Pêche hauturière – “Une aide à l’investissement est indispensable”

    mercredi 27 avril 2016

    Armateur, mareyeur, exportateur et directeur général de Vini Vini, Yann Ching est forcément très concerné par le futur schéma directeur de la pêche hauturière qui devrait être mis en application d’ici le mois d’octobre. Avant cela, les professionnels
    du secteur ont été consultés lundi pour savoir comment ils voyaient se développer la filière et quelles stratégies ils souhaitaient voir le Pays soutenir.

    Quel message avez-vous souhaité faire passer au ministre de l’Économie bleu, Teva Rohfritsch, sur le développement de la pêche ? Est-ce que, selon vous, cela est souhaitable et possible ?
    Tout à fait, l’objectif ici est de trouver un équilibre entre le développement économique et le développement de la ressource. Bien évidemment, nous autres armateurs, nous sommes parfaitement conscients qu’il faut préserver la ressource pour avoir une activité durable.
    Aujourd’hui, nous pêchons autour de 6 000 tonnes par an, nous pensons que faire le double est totalement faisable. Donc, dans les dix prochaines années, nous allons essayer de produire les 6 000 tonnes supplémentaires sans porter atteinte à la ressource puisque les scientifiques, dans leurs différents rapports, ont montré que nous pouvons pêcher entre 12 000 et 15 000 tonnes de poissons dans notre zone économique exclusive.

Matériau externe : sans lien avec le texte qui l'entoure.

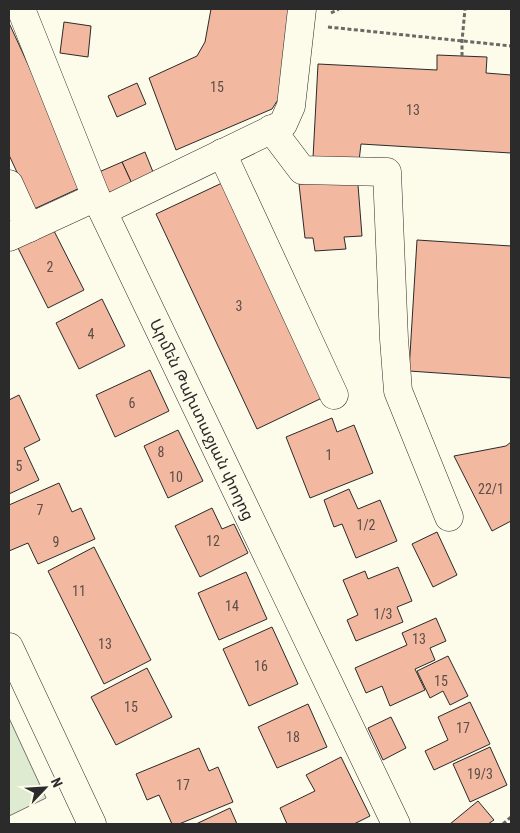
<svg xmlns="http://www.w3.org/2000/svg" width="520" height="833" font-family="'Roboto Condensed','Noto Sans Armenian',sans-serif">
<rect width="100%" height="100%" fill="#fdfbea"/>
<polygon fill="#deebd1" stroke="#74746e" points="9,718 46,798 9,816"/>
<g fill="#f2b8a0" stroke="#2b2b2b">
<polygon points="211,9 292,9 281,95 272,109 176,150 149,78 197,56 205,42"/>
<polygon points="64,22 91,26 88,57 60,53"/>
<polygon points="9,23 84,186 34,209 9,155"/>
<polygon points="437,55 487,57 486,73 511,75 511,153 361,144 359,161 313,158 318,64 437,70"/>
<polygon points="137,83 146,104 117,117 108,96"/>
<polygon points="145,152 155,177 133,186 122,162"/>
<polygon points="122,162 133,186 109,197 99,172"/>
<polygon points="352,180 358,185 362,236 344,237 346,249 315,251 313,238 305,238 299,184"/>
<polygon points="222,183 322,398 257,429 156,214"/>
<polygon points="52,227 84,290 48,308 16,244"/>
<polygon points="417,240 511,246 511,378 409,371"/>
<polygon points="102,299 125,346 79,369 56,323"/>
<polygon points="150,370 169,411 115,437 96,395"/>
<polygon points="19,395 40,440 24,448 39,480 9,494 9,400"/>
<polygon points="332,418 337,432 354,425 373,473 310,498 286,437"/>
<polygon points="178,430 203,481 168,498 144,446"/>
<polygon points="511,442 511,521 492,531 454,456 506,446"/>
<polygon points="59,483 72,512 81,508 95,539 38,564 28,543 9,551 9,505"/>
<polygon points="349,489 358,509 380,500 397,541 356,558 342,524 334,527 324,500"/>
<polygon points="212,508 222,529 234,524 248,553 200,577 175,526"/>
<polygon points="437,532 457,575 433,587 412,544"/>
<polygon points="94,547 151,660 104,684 48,571"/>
<polygon points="398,567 412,601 397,607 403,622 356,641 347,620 358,615 343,580 365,571 368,579"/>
<polygon points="246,572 267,619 219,640 198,593"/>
<polygon points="436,618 446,641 430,648 435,660 415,669 425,690 390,706 382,686 366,693 355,668 407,645 402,633"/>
<polygon points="272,627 298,684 249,706 223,649"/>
<polygon points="448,656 468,696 450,705 443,691 430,698 417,671"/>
<polygon points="147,668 172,717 116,745 91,697"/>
<polygon points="470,702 490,744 434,770 425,751 448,740 438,717"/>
<polygon points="308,704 327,747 277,768 258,727"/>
<polygon points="391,717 406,748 383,760 368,728"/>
<polygon points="490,747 507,785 470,802 453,764"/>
<polygon points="199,748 209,771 218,767 233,802 179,824 172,824 159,795 147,800 136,774"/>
<polygon points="341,757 370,816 354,824 287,824 280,808 315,791 306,775"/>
<polygon points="478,801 494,820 488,824 450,824"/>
<polygon points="230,808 237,824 196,824"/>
</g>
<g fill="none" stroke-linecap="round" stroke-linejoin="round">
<g stroke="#2b2b2b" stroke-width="29">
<g id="minor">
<path id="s1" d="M21 9 96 197 396 824"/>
<polyline points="271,129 302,170 387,172 394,339 398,391 449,517"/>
<polyline points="222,153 334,395"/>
<polyline points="9,184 29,228"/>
<polyline points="103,211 283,124 291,106 302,9"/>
<polyline points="9,237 96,197"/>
<polyline points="9,647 92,824"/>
</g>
</g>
<g stroke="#6a6964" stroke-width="3" stroke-dasharray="4 2.5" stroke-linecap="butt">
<polyline points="331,13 339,9"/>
<polyline points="328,27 511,46"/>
<polyline points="462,56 462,41 465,9"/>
<polyline points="503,824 511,817"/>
</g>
<use href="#minor" stroke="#fdfbea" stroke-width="28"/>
</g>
<g text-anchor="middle" stroke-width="4" stroke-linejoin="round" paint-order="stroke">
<g font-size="14" fill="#5d4e48">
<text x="217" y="92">15</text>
<text x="413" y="115">13</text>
<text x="50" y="272">2</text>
<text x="239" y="311">3</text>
<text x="91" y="339">4</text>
<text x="132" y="408">6</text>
<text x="161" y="457">8</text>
<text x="329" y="460">1</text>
<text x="19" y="471">5</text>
<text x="176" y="482">10</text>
<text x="491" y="494">22/1</text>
<text x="40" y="515">7</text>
<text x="366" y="530">1/2</text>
<text x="213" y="546">12</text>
<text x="56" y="547">9</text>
<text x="79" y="596">11</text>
<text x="232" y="611">14</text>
<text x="383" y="619">1/3</text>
<text x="419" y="644">13</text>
<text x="105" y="649">13</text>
<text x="261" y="671">16</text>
<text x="441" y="686">15</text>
<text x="131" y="712">15</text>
<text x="463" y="733">17</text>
<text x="293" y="742">18</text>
<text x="480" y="779">19/3</text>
<text x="183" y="790">17</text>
</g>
<g font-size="16" fill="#2b2b2b" stroke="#fdfbea">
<text dy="6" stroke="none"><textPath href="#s1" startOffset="449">Արմեն Թախտաջյան փողոց</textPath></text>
</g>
</g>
<rect width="520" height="833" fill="none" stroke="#2b2b2b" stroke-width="20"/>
<g transform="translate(45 788) rotate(65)" stroke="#fdfbea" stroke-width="4" paint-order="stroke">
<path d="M0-4L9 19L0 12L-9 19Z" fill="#2b2b2b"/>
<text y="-8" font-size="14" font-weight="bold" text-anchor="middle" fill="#2b2b2b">N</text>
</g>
</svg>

    Que signifie concrètement pour vous cet objectif ? Que vous allez acheter de nouveaux bateaux et embaucher de nouveaux pêcheurs dès à présent ?
    Bien évidemment, nous sommes pour le développement de la filière. Je crois qu’aujourd’hui, on est dans l’urgence de créer des emplois. La filière a été porteuse d’emplois depuis cinq années maintenant et je pense que nous devons continuer dans ce sens-là. Bien évidemment, notre entreprise souhaite se développer via cette stratégie pour la pêche.

    Et avez-vous besoin que le Pays mette en place ce schéma pour vous développer ?
    Nous avons en tout cas besoin d’un soutien à l’investissement, notamment si nous devons faire des constructions locales, ce qui est notre objectif puisque la priorité, c’est l’emploi local.
    Effectivement, à cause du prix de la main-d’œuvre et l’éloignement pour importer les matériels, les thoniers construits ici coûtent cher par rapport à une exploitation durable au niveau économique.
    Une aide à l’investissement est totalement indispensable pour avoir une exploitation saine dans le futur.

    L’aide du Pays est-elle nécessaire sur d’autres points ?
    Bien sûr, un développement ne peut pas se faire comme cela. Nous attendons aussi beaucoup de choses annexes, notamment les infrastructures, que ce soient les ateliers de mareyage pour la commercialisation, une rénovation du port de pêche et peut-être aussi de l’aéroport par rapport aux exportations. S’il y a un développement, il faut remettre tout cela aux normes. Nous attendons aussi un toilettage du statut de marin pêcheur qui nous permettrait d’être beaucoup plus performants. Nous attendons un accompagnement par rapport à la formation. Des textes sur les titres à la pêche ont été votés en 2014, maintenant il faut mettre en place ces formations pour obtenir ces titres. Cela met quand même du temps à se mettre en place, et cela ne va pas se faire du jour au lendemain. Ce développement doit se faire pas à pas, et nous en sommes parfaitement conscients. 

    Propos recueillis par F.C.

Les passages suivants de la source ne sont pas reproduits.